* [REQUIRED ACTION]
Identify each line in the records that contains the string "навсегда", and copy every such line. Matching is case-sensitive.

* [THE INPUT]
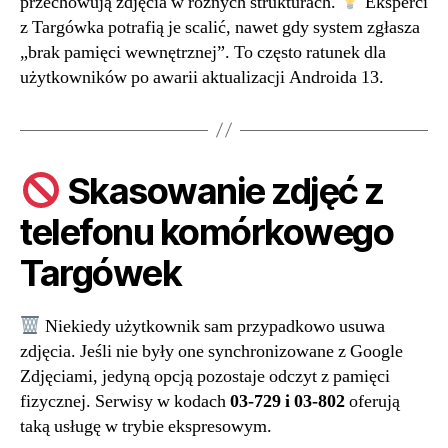
przechowują zdjęcia w różnych strukturach.
Eksperci
z Targówka potrafią je scalić, nawet gdy system zgłasza
„brak pamięci wewnętrznej”. To często ratunek dla
użytkowników po awarii aktualizacji Androida 13.
Skasowanie zdjęć z
telefonu komórkowego
Targówek
Niekiedy użytkownik sam przypadkowo usuwa
zdjęcia. Jeśli nie były one synchronizowane z Google
Zdjęciami, jedyną opcją pozostaje odczyt z pamięci
fizycznej. Serwisy w kodach
03-729 i 03-802
oferują
taką usługę w trybie ekspresowym.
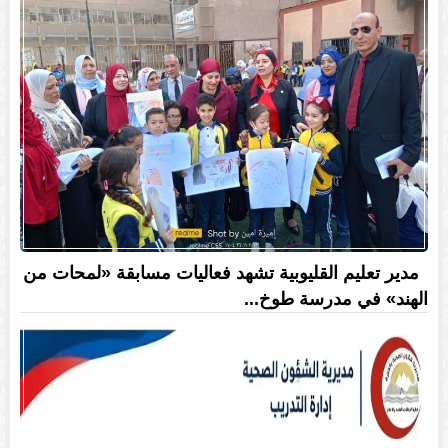
مدير تعليم القليوبية تشهد فعاليات مسابقة «لمحات من
الهند» في مدرسة طوخ...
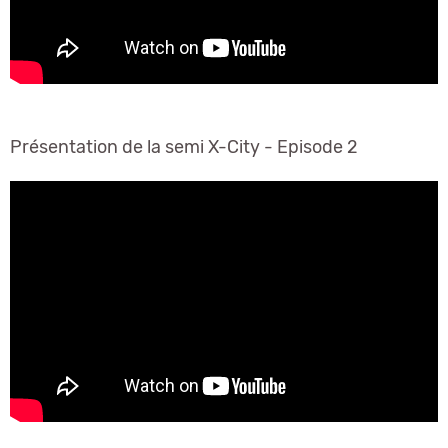
Présentation de la semi X-City - Episode 2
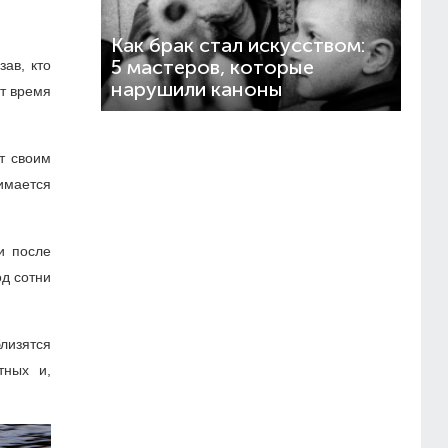
Как брак стал искусством:
5 мастеров, которые
ав, кто
нарушили каноны
ит время
т своим
имается
и после
од сотни
лизятся
тных и,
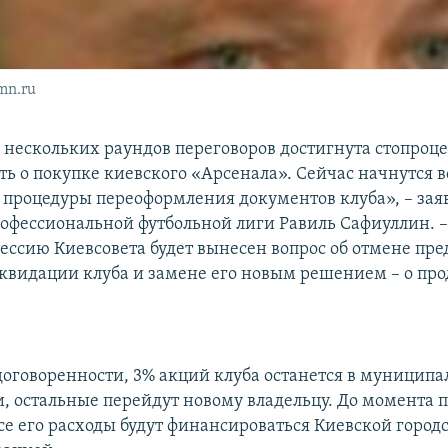
mn.ru
те нескольких раундов переговоров достигнута стопроц
ть о покупке киевского «Арсенала». Сейчас начнутся в
процедуры переоформления документов клуба», – зая
офессиональной футбольной лиги Равиль Сафиуллин. –
ссию Киевсовета будет вынесен вопрос об отмене пр
квидации клуба и замене его новым решением – о пр
договоренности, 3% акций клуба останется в муницип
и, остальные перейдут новому владельцу. До момента 
се его расходы будут финансироваться Киевской город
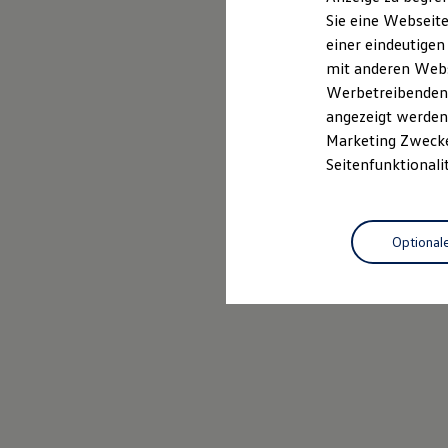
Elektrofahrzeugkonzepte
Sie eine Webseite
ID. EVERY1
Probefahrt vereinbaren
einer eindeutigen
Reichweite
Reichweite der ID. Modelle
mit anderen Webse
Reichweite im Winter
Werbetreibenden,
Rekuperation
angezeigt werden 
Laden
Laden unterwegs
Marketing Zwecken
Laden Zuhause
Seitenfunktionali
Ladestationen finden
Ladezeitensimulator
Batterie
Sicherheit
Optional
Garantie und Lebensdauer
Nachhaltigkeit
Technologie
Kosten und Kauf
Verbrauchskosten
Kaufoptionen
E-Auto-Förderung
Software und Konnektivität
Die ID. Software 6
ID. Software Versionen und Updates
Digitale Extras
Schnittstellen zu Ihrem ID.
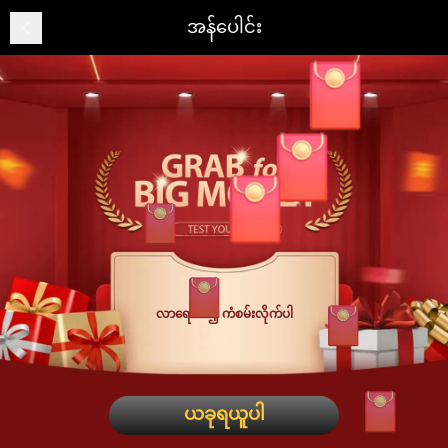
အန်ပေါင်း
08****** ရရှိ 10.74 THB
1
2026-08-08 15:03:05
kh****** ရရှိ 8.82 THB
2
2026-08-08 15:02:41
Bo****** ရရှိ 2.01 THB
3
2026-08-08 15:02:06
sa****** ရရှိ 6.39 THB
4
2026-08-08 15:01:56
om****** ရရှိ 4.24 THB
5
2026-08-08 15:01:29
Nu****** ရရှိ 39.1 THB
6
2026-08-08 15:01:25
လာရောက်၍ ကံစမ်းလိုက်ပါ
Sm****** ရရှိ 8.19 THB
7
2026-08-08 15:00:03
Ba****** ရရှိ 26.81 THB
8
2026-08-08 14:56:14
ယခုရယူပါ
Ja****** ရရှိ 6.33 THB
9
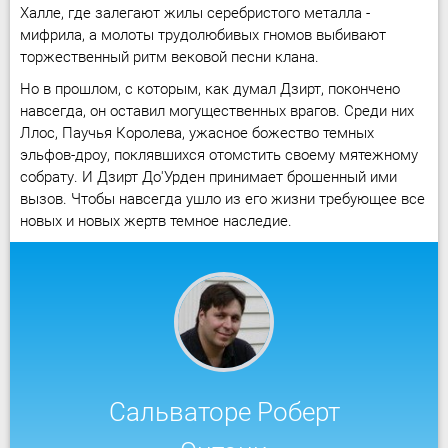
Халле, где залегают жилы серебристого металла -
мифрила, а молоты трудолюбивых гномов выбивают
торжественный ритм вековой песни клана.
Но в прошлом, с которым, как думал Дзирт, покончено
навсегда, он оставил могущественных врагов. Среди них
Ллос, Паучья Королева, ужасное божество темных
эльфов-дроу, поклявшихся отомстить своему мятежному
собрату. И Дзирт До'Урден принимает брошенный ими
вызов. Чтобы навсегда ушло из его жизни требующее все
новых и новых жертв темное наследие.
Сальваторе Роберт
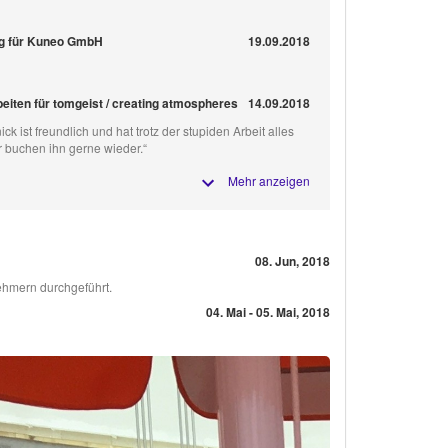
rg für Kuneo GmbH
19.09.2018
iten für tomgeist / creating atmospheres
14.09.2018
ck ist freundlich und hat trotz der stupiden Arbeit alles
ir buchen ihn gerne wieder.“
Mehr anzeigen
08. Jun, 2018
ehmern durchgeführt.
04. Mai - 05. Mai, 2018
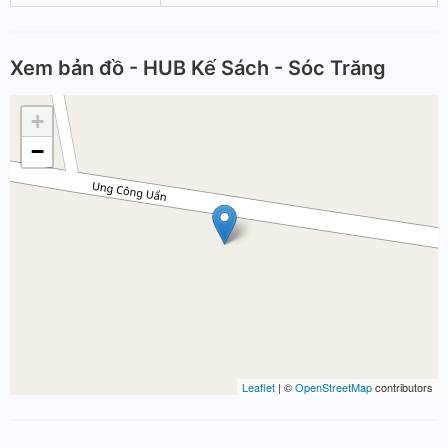
Xem bản đồ - HUB Kế Sách - Sóc Trăng
+
−
Leaflet
| ©
OpenStreetMap
contributors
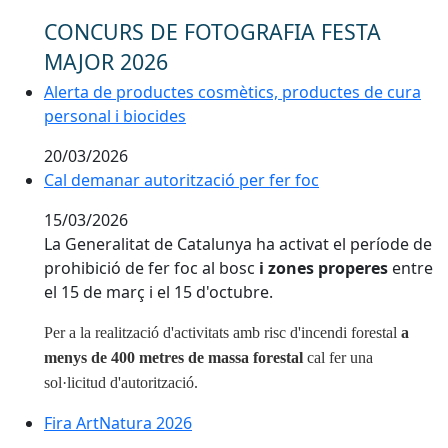
CONCURS DE FOTOGRAFIA FESTA
MAJOR 2026
Alerta de productes cosmètics, productes de cura per
Alerta de productes cosmètics, productes de cura
personal i biocides
20/03/2026
Cal demanar autorització per fer foc
Cal demanar autorització per fer foc
15/03/2026
La Generalitat de Catalunya ha activat el període de
prohibició de fer foc al bosc
i zones properes
entre
el 15 de març i el 15 d'octubre.
Per a la realització d'activitats amb risc d'incendi forestal
a
menys de 400 metres de massa forestal
cal fer una
sol·licitud d'autorització.
Fira ArtNatura 2026
Fira ArtNatura 2026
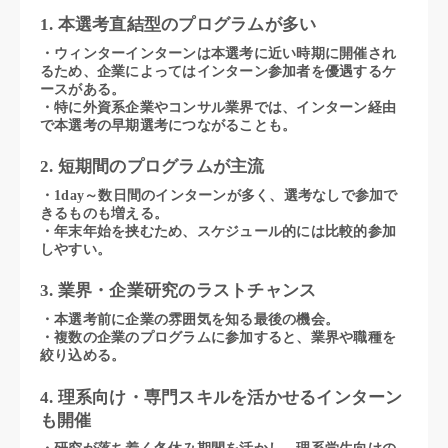
1. 本選考直結型のプログラムが多い
・ウィンターインターンは本選考に近い時期に開催され
るため、企業によってはインターン参加者を優遇するケ
ースがある。
・特に外資系企業やコンサル業界では、インターン経由
で本選考の早期選考につながることも。
2. 短期間のプログラムが主流
・1day～数日間のインターンが多く、選考なしで参加で
きるものも増える。
・年末年始を挟むため、スケジュール的には比較的参加
しやすい。
3. 業界・企業研究のラストチャンス
・本選考前に企業の雰囲気を知る最後の機会。
・複数の企業のプログラムに参加すると、業界や職種を
絞り込める。
4. 理系向け・専門スキルを活かせるインターン
も開催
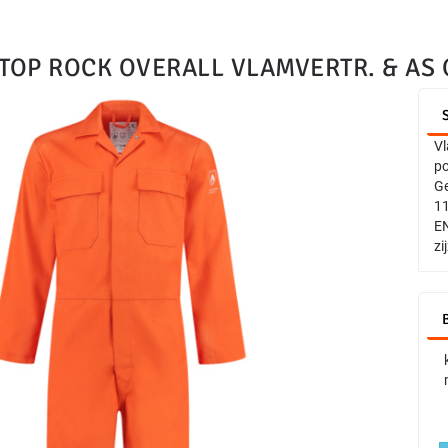
TOP ROCK OVERALL VLAMVERTR. & AS
Vl
po
Ge
11
EN
zi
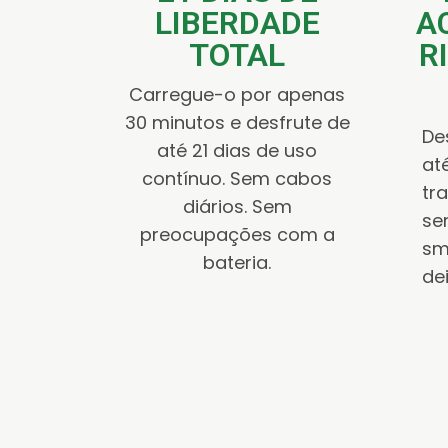
LIBERDADE
A
TOTAL
R
Carregue-o por apenas
30 minutos e desfrute de
De
até 21 dias de uso
at
contínuo. Sem cabos
tr
diários. Sem
se
preocupações com a
sm
bateria.
de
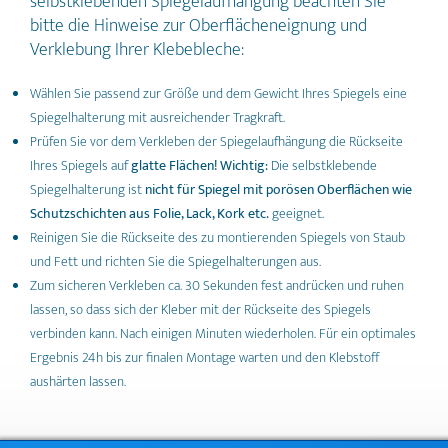
selbstklebenden Spiegelaufhängung beachten Sie
bitte die Hinweise zur Oberflächeneignung und
Verklebung Ihrer Klebebleche:
Wählen Sie passend zur Größe und dem Gewicht Ihres Spiegels eine
Spiegelhalterung mit ausreichender Tragkraft.
Prüfen Sie vor dem Verkleben der Spiegelaufhängung die Rückseite
Ihres Spiegels auf
glatte Flächen! Wichtig:
Die selbstklebende
Spiegelhalterung ist
nicht für Spiegel mit porösen Oberflächen wie
Schutzschichten aus Folie, Lack, Kork etc.
geeignet.
Reinigen Sie die Rückseite des zu montierenden Spiegels von Staub
und Fett und richten Sie die Spiegelhalterungen aus.
Zum sicheren Verkleben ca. 30 Sekunden fest andrücken und ruhen
lassen, so dass sich der Kleber mit der Rückseite des Spiegels
verbinden kann. Nach einigen Minuten wiederholen. Für ein optimales
Ergebnis 24h bis zur finalen Montage warten und den Klebstoff
aushärten lassen.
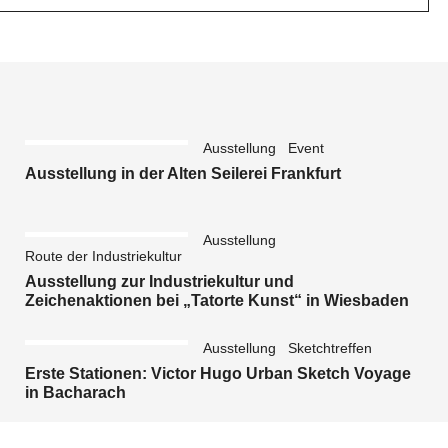
Ausstellung
Event
Ausstellung in der Alten Seilerei Frankfurt
Ausstellung
Route der Industriekultur
Ausstellung zur Industriekultur und
Zeichenaktionen bei „Tatorte Kunst“ in Wiesbaden
Ausstellung
Sketchtreffen
Erste Stationen: Victor Hugo Urban Sketch Voyage
in Bacharach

* [SOLUTION BELOW]
навсегда, он оставил могущественных врагов. Среди них
вызов. Чтобы навсегда ушло из его жизни требующее все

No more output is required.